> [What you will do] Please find all lines containing "三恵幼稚園" in the listing below and copy them.

> [Records for processing]
────────

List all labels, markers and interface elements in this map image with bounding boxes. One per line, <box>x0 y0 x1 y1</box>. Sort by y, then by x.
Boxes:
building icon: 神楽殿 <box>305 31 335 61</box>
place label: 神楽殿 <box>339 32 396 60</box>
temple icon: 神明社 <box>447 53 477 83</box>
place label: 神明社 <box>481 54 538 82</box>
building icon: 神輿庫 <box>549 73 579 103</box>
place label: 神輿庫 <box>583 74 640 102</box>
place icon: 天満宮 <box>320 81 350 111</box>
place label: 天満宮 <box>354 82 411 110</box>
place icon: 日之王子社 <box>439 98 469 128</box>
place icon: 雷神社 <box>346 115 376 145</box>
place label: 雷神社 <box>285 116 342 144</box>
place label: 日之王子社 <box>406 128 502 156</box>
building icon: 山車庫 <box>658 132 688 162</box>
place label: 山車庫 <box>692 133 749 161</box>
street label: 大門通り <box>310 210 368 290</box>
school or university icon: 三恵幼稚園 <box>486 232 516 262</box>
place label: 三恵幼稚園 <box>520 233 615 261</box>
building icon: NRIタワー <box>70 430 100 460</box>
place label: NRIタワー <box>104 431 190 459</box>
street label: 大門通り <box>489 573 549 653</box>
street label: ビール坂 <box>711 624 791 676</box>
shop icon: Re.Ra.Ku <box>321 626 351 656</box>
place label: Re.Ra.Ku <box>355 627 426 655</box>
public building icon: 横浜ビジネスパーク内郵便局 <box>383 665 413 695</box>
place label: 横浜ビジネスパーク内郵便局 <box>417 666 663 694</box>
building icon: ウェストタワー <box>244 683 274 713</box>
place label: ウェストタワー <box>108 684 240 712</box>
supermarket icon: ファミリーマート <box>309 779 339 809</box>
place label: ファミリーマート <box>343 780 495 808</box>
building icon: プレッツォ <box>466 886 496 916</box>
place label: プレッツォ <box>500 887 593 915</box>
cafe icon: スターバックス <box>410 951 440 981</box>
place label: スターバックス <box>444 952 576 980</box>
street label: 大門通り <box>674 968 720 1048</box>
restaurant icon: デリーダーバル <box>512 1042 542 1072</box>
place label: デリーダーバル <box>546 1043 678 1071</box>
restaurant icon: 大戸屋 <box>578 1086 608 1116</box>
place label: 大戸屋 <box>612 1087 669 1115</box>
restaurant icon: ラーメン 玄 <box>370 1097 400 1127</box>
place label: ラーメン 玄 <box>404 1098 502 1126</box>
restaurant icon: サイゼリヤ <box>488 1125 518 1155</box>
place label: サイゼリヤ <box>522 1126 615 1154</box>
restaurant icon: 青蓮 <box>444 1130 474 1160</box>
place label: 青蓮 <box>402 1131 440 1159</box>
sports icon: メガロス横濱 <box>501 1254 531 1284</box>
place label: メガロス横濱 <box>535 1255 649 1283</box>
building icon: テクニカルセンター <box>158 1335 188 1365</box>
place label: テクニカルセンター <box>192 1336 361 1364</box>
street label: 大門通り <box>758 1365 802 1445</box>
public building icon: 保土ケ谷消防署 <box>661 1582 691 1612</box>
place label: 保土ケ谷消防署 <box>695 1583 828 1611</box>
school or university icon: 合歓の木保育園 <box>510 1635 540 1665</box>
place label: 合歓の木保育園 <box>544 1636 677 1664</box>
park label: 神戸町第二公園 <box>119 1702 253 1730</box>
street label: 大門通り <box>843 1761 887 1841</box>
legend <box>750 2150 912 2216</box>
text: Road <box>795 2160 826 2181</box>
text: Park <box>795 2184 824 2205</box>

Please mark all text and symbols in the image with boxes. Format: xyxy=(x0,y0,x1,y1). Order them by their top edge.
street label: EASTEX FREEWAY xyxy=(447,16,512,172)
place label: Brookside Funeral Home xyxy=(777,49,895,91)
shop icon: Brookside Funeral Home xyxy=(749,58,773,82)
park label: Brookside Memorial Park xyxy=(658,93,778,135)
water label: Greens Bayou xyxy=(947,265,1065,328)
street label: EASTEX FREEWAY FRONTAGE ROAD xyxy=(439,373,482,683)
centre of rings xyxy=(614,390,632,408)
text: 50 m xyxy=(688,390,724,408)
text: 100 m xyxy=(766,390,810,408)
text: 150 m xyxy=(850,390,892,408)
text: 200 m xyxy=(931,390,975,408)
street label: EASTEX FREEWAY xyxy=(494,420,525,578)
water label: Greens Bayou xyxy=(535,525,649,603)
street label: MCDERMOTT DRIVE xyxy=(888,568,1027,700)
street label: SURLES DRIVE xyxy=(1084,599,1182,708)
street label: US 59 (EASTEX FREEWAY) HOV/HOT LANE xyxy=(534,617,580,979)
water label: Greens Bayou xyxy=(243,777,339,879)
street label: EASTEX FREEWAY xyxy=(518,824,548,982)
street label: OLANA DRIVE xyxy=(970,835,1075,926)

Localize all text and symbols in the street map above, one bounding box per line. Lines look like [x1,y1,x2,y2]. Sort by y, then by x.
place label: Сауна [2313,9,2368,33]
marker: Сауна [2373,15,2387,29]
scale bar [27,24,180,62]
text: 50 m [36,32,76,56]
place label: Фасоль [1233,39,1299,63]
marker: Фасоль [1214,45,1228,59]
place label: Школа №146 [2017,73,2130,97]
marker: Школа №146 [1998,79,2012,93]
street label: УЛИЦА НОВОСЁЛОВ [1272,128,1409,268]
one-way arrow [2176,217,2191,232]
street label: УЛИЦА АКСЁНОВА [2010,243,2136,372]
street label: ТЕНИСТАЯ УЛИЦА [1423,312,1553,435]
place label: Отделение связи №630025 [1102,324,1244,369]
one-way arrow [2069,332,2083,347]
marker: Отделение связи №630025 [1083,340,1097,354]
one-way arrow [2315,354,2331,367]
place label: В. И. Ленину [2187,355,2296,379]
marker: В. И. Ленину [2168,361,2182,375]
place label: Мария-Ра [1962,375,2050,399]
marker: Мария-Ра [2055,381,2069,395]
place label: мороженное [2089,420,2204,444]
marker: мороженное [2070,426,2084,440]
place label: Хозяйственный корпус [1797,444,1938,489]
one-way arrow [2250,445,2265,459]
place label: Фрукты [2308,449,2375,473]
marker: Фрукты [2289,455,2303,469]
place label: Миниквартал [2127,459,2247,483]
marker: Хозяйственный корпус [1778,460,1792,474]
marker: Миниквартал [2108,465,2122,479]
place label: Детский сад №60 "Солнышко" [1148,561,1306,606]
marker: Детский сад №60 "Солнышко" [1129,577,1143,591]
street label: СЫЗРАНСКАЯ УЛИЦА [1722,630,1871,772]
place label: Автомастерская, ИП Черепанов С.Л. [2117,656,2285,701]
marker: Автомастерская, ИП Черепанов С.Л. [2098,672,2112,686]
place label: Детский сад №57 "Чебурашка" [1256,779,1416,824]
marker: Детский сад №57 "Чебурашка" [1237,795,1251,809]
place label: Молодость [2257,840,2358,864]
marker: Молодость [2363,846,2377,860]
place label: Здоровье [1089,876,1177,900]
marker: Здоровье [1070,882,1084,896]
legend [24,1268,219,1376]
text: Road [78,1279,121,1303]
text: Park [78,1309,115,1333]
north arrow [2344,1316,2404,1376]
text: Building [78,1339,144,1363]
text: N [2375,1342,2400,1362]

────────

> [Task result]
school or university icon: 三恵幼稚園 <box>486 232 516 262</box>
place label: 三恵幼稚園 <box>520 233 615 261</box>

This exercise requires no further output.